There’s some logic, then, to the games that deal with huge population losses and get written off by many players, only to continue onward with aims to retain that core of loyal players until a more natural growth point happens again. I’ve talked about the multiple options and costs that lead us to probably not value the place of our MMOs as centrally as they might have once been to our entertainment lives. Yet, just think about it from a studio’s point of view - retaining the players you already have a relationship with, whether they’re paying customers or not, is difficult, but builds the backbone of the game.
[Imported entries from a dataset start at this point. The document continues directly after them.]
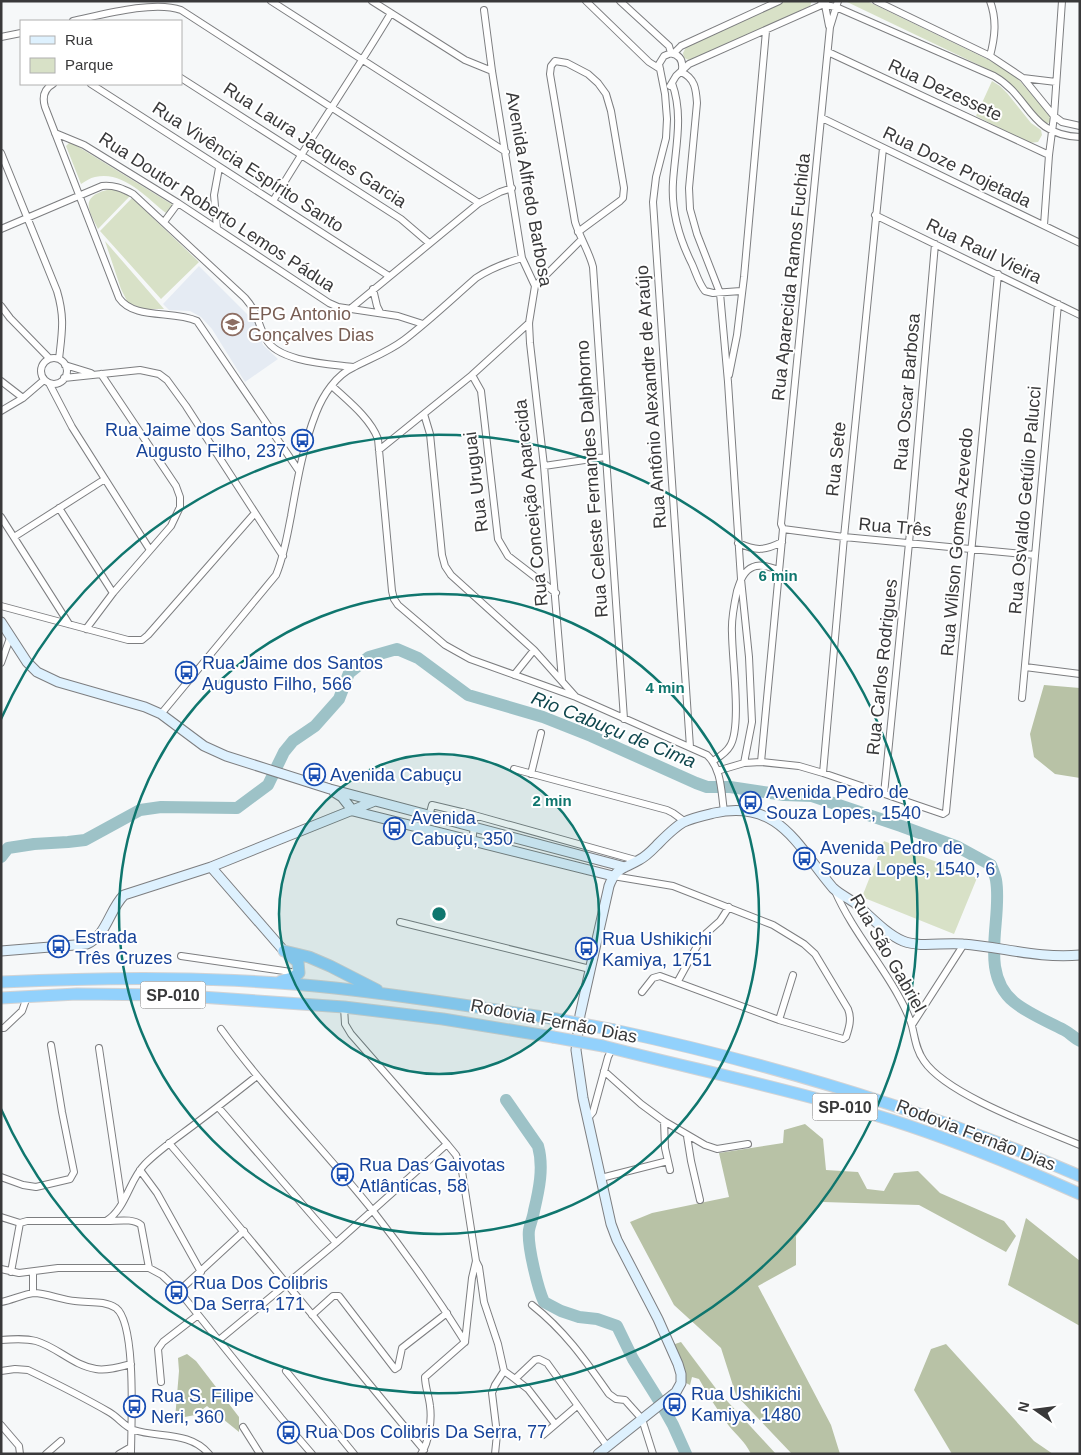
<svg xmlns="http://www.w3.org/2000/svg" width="1081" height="1455" font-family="Helvetica,sans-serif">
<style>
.built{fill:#e5ebf3}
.green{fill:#d8e1c7}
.forest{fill:#b8c2a6}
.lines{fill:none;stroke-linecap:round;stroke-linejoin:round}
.river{stroke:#9dc2c7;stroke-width:12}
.street-casing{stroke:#7d7e80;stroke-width:8}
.secondary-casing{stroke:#7d7e80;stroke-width:11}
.highway-casing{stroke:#d3d3d4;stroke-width:13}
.street{stroke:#fff;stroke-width:6}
.secondary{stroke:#def1fe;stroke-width:9}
.highway{stroke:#92d1fc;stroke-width:11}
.highway-bridge-casing{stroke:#d3d3d4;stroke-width:13;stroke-linecap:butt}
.highway-bridge{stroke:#92d1fc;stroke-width:11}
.ring{fill:none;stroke:#0f766e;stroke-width:2.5}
.labels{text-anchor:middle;stroke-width:4;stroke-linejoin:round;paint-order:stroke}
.shield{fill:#fff;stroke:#747475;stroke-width:1}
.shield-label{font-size:16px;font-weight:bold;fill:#39393a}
.street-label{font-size:18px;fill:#39393a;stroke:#fff}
.education-label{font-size:18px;fill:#785e54;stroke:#fff;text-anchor:start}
.transit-label{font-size:18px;fill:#164399;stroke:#fff;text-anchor:start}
.water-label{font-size:19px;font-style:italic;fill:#10474e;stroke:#fff}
.centre{fill:#0f766e;stroke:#fff;stroke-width:2.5}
.ring-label{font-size:15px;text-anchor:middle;font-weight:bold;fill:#0f766e;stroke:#fff;stroke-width:4;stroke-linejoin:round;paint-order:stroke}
</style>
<rect width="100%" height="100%" fill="#f6f8f9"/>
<path class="built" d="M199 266 256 323 263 345 278 359 245 382 212 329 201 317 190 311 169 310 163 304Z"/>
<path class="green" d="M785 1H812L810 6 691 61 684 58 683 53 686 47Z
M845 1H867L987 59 1010 72 1020 81 1050 116V122L1046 124C1032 114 1024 100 1014 88 1006 79 994 73 983 67Z
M992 81 1000 86 1007 93 1031 123 1041 130 1042 135 1038 142 1029 143 976 116Z
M70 142 77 146 173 205 166 213C147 198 123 170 95 177 90 178 86 181 81 184L66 146Z
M107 190H115L130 196 98 229C89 211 79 197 107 190Z
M132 198 199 262 161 299 100 231Z
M105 241 164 309H144L128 303 121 289Z
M884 841 977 878 954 934 862 897Z"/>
<path class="forest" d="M1044 685 1080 688V778L1055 774 1034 757 1030 734Z
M805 1124 823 1139 826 1170 858 1172 867 1189 884 1191 894 1173 918 1171 940 1193 1004 1221 1016 1236 1006 1252 919 1205 823 1202 796 1236V1265L758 1286 831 1425 840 1454H792L736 1395 721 1348 674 1305 630 1222 652 1213 729 1197 719 1153 783 1143 784 1130Z
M1026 1218 1080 1261V1326L1008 1285Z
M681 1342 717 1390 776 1454H751C744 1440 738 1437 729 1426 718 1411 708 1395 699 1379L692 1377 690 1385 684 1382 672 1345Z
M946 1344 1034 1441 1053 1454H952L914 1390 931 1349Z
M187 1354 196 1361 239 1417V1432L207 1406 195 1415 175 1419 179 1371 178 1358Z"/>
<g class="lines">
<path class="river" d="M1 857 8 848 34 844 68 842 85 840 140 810 161 807 237 808 268 785 284 752 293 741 315 726 339 699 349 673 369 657 397 649 418 658 468 695 543 717 591 736 696 783 707 787H730L784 795 812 796 901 826 958 847 991 865C993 870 995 875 996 880 1003 919 978 972 1014 1002 1029 1014 1047 1021 1064 1030 1070 1033 1074 1038 1080 1041
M506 1100 538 1146C544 1167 539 1190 534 1211 533 1218 530 1224 529 1230 527 1245 538 1289 544 1302L561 1311 579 1317 597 1319 617 1326 633 1359 658 1399
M664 1409 673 1425 686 1454"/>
<defs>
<path id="street" d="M271 1 506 152
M372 1 465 60 492 71
M586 1 649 62 660 69
M620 1 669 46 671 53
M821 1 825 5 836 7 994 76C1031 97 1028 135 1080 137
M876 1 990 56 1023 78 1054 116 1062 122 1080 126
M825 5 829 26
M484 10 492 71 522 258 535 286 529 323 530 343 544 466 562 680
M73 21C101 15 154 0 181 10L479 203
M1 37 21 33
M828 52 1049 155
M671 53 664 56 659 64 665 94 667 119 666 138 656 177 653 202 690 747
M671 53C680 55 683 61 682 69
M673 54 681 46 779 1
M990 56C995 37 997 20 990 1
M681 72C695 78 696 89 697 103L689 188 690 209 697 234 720 293 728 382 741 579 749 657 752 722 744 763
M181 78 401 219 429 243
M1023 78 1056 82
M672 83C684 116 675 149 673 182 671 212 679 238 692 264 696 273 699 284 705 291L713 293 741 291
M53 84C44 89 42 97 45 107L119 298C134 320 173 310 197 321L299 471
M91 84 389 276
M670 86 676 76 689 64 826 3
M822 118 1080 243
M55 133 84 145 178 203 329 303 338 307 398 316 423 324
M1 153 57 291C65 318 62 332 59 359
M273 201C310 138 353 77 391 13
M875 215 1080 315
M164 222 178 203
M1044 225 1049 155 1054 116 1062 1
M217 228 214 195 219 168
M1 229 102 186C114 185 122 188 133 194L245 298C259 314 257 323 266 339 278 362 330 364 353 367
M578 232 620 201 623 198 624 188 611 111 606 94 598 83 588 74 567 63 555 61 551 66 550 74 575 222C580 238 589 251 593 267L624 719
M535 286 581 240
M373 289 377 306 380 312
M1 306 10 318 49 358
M350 309 479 203 500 192 512 188
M41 371a13 13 0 1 1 26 0a13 13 0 1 1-26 0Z
M65 365 91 373
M472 375 481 391 498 539 508 556 556 593
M729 375 737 335 744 277 766 31
M64 378 140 370 159 374 167 380 186 406 283 556
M1 381 23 398
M49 383 72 427 150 550
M332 386C348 401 370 418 378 439L392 591 394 599 398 605 445 645 470 659 576 697 707 755C722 769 721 792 724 811
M1 411 23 398 44 380
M424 414 430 434 442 555 445 566 451 575 534 650 575 696
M379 450 472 375 529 323
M544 466 605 457
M59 508 113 593
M1 517 69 624
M783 529 844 537 1035 555
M14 537 105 479
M738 543C756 551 764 551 782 542
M1 606 128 640H142L148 635 255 513
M86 629 113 593 171 526 180 507V497L176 486 101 374
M1 663 10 638
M1025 667 1080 674
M514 675 534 650
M1022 698 1058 304
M161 714 276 575C284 556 287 536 291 516 297 482 303 446 316 413 323 395 336 375 354 367 371 358 388 352 404 340 429 321 452 299 476 278 491 268 505 263 522 258
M713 761C719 757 726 753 730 746 742 727 732 659 732 633 731 619 734 605 737 591 740 582 743 571 753 567 761 563 771 568 779 570
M761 762 783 529 781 524 830 27 838 1
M514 769 667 810 673 813 684 821
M717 771 744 763 761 762 799 766 823 773 943 814 946 812 998 274
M823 773 844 537 883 148
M531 774 541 733
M884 794 909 543 935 244
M429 816 432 805 474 815 639 861
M472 842 474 827V815
M613 876 673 886 773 925 804 944 815 954 848 1009C852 1019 849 1028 846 1037L843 1039 779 1020 660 976 653 978 642 992
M835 891C851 928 878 959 898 995 903 1004 909 1015 912 1026 915 1038 916 1050 924 1061 947 1095 1040 1128 1080 1145
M400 922 590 969
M181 956 298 973
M678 981 702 937 720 921 729 907
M344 1007 345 1024 351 1034 447 1144 456 1155 462 1171 476 1261 472 1278 465 1342
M779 1020 793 975
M912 1025 964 944
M1 1028H4L22 1011 27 997
M221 1029C267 1093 324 1149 373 1211 405 1252 437 1297 465 1342
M99 1048 122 1203
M604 1071 641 1104 664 1121 705 1145 717 1149 748 1144
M218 1107 336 1243
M588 1118 593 1112 608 1057 612 1049
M664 1121 665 1148 670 1170
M687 1136 691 1161 700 1200
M169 1143C255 1244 339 1348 424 1450
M140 1170 157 1193 201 1272
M1 1177 23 1185 36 1187 70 1179 74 1172 62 1112 51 1045
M601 1178 668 1161
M1 1217 20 1223 27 1221H106C126 1209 129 1180 145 1164 161 1148 181 1135 199 1121 219 1106 238 1091 257 1076
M107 1221C118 1221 133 1218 141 1225L149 1268
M476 1261 479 1267 484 1302 498 1344 504 1371
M1 1269 19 1273 58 1268H149L162 1275 179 1291 281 1418 312 1454
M11 1272 20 1223
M179 1291 244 1231
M33 1293V1272
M1 1302C12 1300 24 1294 34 1293 45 1293 63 1300 75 1301 89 1303 104 1300 116 1308 137 1324 131 1427 131 1454
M532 1305C565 1331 585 1360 609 1394L616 1399 625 1400 642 1419 653 1454
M312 1315 333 1296H339L395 1369 398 1367 402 1348 447 1313
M1 1340C13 1339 25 1338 36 1341 57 1347 74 1366 96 1369 107 1371 120 1367 131 1364
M219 1340 336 1243 447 1144
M1 1371 15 1369 28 1370C55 1383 83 1397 109 1412 118 1417 125 1427 134 1430 158 1438 190 1431 209 1454
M286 1371 354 1454
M504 1371 515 1379 535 1360 539 1359 547 1363 607 1446
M515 1379 528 1389 555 1424
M161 1382 158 1349 163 1342 198 1315
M1 1425 19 1446 20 1454
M243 1427 260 1454
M543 1435 577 1406
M46 1454 61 1441
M119 1454 131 1447
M421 1454C429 1442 432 1420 430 1406 429 1396 425 1387 425 1377L465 1342
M495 1454 497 1434 492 1393 495 1385 504 1371"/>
<path id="secondary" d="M1 622 27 662 37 672 58 682 145 707 161 714 204 746 226 756 330 789 625 867
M334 792 342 797 353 811
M353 811 613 876
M211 867 284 951
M1 951 87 944C107 935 109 910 124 895L211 867 375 801
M598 1454 676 1392 681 1383V1374L678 1364 658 1319 617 1240 611 1224 583 1098 576 1050 580 1015 609 886C616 867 624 869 639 860 647 856 653 849 659 843 682 820 684 820 714 813 780 799 797 846 833 888 839 894 848 898 855 903 869 915 886 934 903 941 921 948 943 942 963 944 1002 947 1040 959 1080 955"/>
<path id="highway" d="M284 951 309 957 330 966 377 990
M281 981 292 978 299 973 298 962 288 954
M1 982C112 977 224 976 335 988 409 996 482 1008 556 1019
M1 998 77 994 172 995 344 1007 443 1019 553 1037
M614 1030C772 1064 932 1112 1080 1176
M603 1046C693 1069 785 1088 875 1115 945 1136 1013 1164 1080 1194"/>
</defs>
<use href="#street" class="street-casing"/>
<use href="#secondary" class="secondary-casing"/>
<use href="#highway" class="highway-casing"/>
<use href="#street" class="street"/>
<use href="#secondary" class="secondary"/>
<use href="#highway" class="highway"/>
<defs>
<path id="highway-bridge" d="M556 1019 614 1030
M553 1037 603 1046"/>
</defs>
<use href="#highway-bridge" class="highway-bridge-casing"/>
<use href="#highway-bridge" class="highway-bridge"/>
</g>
<circle cx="439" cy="914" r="160" fill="#0f766e" fill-opacity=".12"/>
<g class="ring">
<circle cx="439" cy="914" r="160"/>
<circle cx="439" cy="914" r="320"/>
<path d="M1 719A479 479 0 1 1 1 1109"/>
</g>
<defs>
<symbol id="school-ring" viewBox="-11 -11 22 22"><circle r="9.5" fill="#fff" stroke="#8d6e63" stroke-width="1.5"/><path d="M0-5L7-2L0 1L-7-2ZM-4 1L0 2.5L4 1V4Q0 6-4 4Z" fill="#8d6e63"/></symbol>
<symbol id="bus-ring" viewBox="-11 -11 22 22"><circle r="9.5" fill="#fff" stroke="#1a4fb4" stroke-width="1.5"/><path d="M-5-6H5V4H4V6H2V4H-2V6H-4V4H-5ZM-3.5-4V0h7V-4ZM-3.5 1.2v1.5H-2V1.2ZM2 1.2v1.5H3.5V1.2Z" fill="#1a4fb4"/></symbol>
</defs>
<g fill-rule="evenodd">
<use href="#school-ring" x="220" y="312" width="25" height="25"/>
<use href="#bus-ring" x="290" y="428" width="25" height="25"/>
<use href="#bus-ring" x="174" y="660" width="25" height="25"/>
<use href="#bus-ring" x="302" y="762" width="25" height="25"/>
<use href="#bus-ring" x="738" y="790" width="25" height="25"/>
<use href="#bus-ring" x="382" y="816" width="25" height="25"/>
<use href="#bus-ring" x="792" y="846" width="25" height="25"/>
<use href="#bus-ring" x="46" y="934" width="25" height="25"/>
<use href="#bus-ring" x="574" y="936" width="25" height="25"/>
<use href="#bus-ring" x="330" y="1162" width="25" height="25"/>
<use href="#bus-ring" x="164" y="1280" width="25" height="25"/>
<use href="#bus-ring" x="662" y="1392" width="25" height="25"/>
<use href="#bus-ring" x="122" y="1394" width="25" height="25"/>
<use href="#bus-ring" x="276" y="1420" width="25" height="25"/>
</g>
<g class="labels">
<g class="shield">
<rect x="140.5" y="981.5" width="65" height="27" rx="4"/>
<rect x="812.5" y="1093.5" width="65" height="27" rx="4"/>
</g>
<g class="shield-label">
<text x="173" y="1001">SP-010</text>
<text x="845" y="1113">SP-010</text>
</g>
<g class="street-label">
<text transform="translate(945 90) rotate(25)" y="6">Rua Dezessete</text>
<text transform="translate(315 145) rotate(33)" y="6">Rua Laura Jacques Garcia</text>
<text transform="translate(248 167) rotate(33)" y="6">Rua Vivência Espírito Santo</text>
<text transform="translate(957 167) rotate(26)" y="6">Rua Doze Projetada</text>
<text transform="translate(529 189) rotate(80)" y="6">Avenida Alfredo Barbosa</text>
<text transform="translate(217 212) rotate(33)" y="6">Rua Doutor Roberto Lemos Pádua</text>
<text transform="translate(984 251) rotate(26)" y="6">Rua Raul Vieira</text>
<text transform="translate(791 277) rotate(-84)" y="6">Rua Aparecida Ramos Fuchida</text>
<text transform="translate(907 392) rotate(-85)" y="6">Rua Oscar Barbosa</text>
<text transform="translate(651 397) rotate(-94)" y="6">Rua Antônio Alexandre de Araújo</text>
<text transform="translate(836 459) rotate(-84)" y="6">Rua Sete</text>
<text transform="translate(592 479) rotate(-94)" y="6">Rua Celeste Fernandes Dalphorno</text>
<text transform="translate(476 482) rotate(-97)" y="6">Rua Uruguai</text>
<text transform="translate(1025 500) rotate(-85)" y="6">Rua Osvaldo Getúlio Palucci</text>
<text transform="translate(531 503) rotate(-96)" y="6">Rua Conceição Aparecida</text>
<text transform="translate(895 527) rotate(5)" y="6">Rua Três</text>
<text transform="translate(957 542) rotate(-85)" y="6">Rua Wilson Gomes Azevedo</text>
<text transform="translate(882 667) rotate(-84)" y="6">Rua Carlos Rodrigues</text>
<text transform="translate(888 953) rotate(60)" y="6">Rua São Gabriel</text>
<text transform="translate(554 1021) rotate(11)" y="6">Rodovia Fernão Dias</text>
<text transform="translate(976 1135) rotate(21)" y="6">Rodovia Fernão Dias</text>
</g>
<g class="education-label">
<text x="248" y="320">EPG Antonio<tspan x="248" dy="21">Gonçalves Dias</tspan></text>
</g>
<g class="transit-label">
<text x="286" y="436" text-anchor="end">Rua Jaime dos Santos<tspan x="286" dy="21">Augusto Filho, 237</tspan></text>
<text x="202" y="669">Rua Jaime dos Santos<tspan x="202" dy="21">Augusto Filho, 566</tspan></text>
<text x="330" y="781">Avenida Cabuçu</text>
<text x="766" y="798">Avenida Pedro de<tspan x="766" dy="21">Souza Lopes, 1540</tspan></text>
<text x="411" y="824">Avenida<tspan x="411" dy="21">Cabuçu, 350</tspan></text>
<text x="820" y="854">Avenida Pedro de<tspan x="820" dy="21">Souza Lopes, 1540, 6</tspan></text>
<text x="75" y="943">Estrada<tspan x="75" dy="21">Três Cruzes</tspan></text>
<text x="602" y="945">Rua Ushikichi<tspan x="602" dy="21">Kamiya, 1751</tspan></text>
<text x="359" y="1171">Rua Das Gaivotas<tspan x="359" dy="21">Atlânticas, 58</tspan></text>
<text x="193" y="1289">Rua Dos Colibris<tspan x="193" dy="21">Da Serra, 171</tspan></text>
<text x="691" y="1400">Rua Ushikichi<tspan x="691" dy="21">Kamiya, 1480</tspan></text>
<text x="151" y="1402">Rua S. Filipe<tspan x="151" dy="21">Neri, 360</tspan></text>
<text x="305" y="1438">Rua Dos Colibris Da Serra, 77</text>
</g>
<g class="water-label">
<text transform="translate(614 729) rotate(22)" y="7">Rio Cabuçu de Cima</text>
</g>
</g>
<circle cx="439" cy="914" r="8" class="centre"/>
<g class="ring-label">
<text x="778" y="581">6 min</text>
<text x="665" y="693">4 min</text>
<text x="552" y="806">2 min</text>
</g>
<rect width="1081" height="1455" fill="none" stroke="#39393a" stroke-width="5"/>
<rect x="20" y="20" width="162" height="65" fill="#ffffff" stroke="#b0b0b0"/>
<rect x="30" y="36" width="25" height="8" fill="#def1fe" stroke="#b0b0b0"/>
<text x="65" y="45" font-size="15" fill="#39393a">Rua</text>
<rect x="30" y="58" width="25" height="15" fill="#d8e1c7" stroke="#b0b0b0"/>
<text x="65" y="70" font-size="15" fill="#39393a">Parque</text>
<g transform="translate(1036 1410) rotate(284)" stroke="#ffffff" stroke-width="4" paint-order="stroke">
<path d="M0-4L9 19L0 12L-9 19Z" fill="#39393a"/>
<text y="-8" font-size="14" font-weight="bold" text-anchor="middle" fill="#39393a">N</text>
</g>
</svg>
There have been many shifts surrounding MMOs, including a broadening of the term, but the players clearly remain important. In fact, the report concludes that the first 30 days post-launch are critical in judging a game’s long-term potential. Given the data here, the recent spikes in activity in games like Star Wars: The Old Republic and Guild Wars 2, although operating on different models (hybrid free to play versus buy to play), are both benefiting from the release or upcoming release of significant expansions, several years after initial release. The Elder Scrolls Online will also be a case to watch, given its shift to a buy to play hybrid model. Though for that game, the lack of official player numbers as well as only being able to guess now if subscriptions will plummet, leave that for another day’s analysis.
Still, while this only covers free to play games, it lends something to arguments both positive and negative about the free to play model. Those who feel that free to play equals a throwaway game that isn’t worth much will point to low retention and see justification. Those who see the numbers about decay slowing down and players discovering good games eventually will see justification too. So, ultimately, has this info just brought us into a big circle of the same arguments? Maybe, but the MMO community hasn’t had such info before, and even with its flaws, it can help us with some understanding of how we play.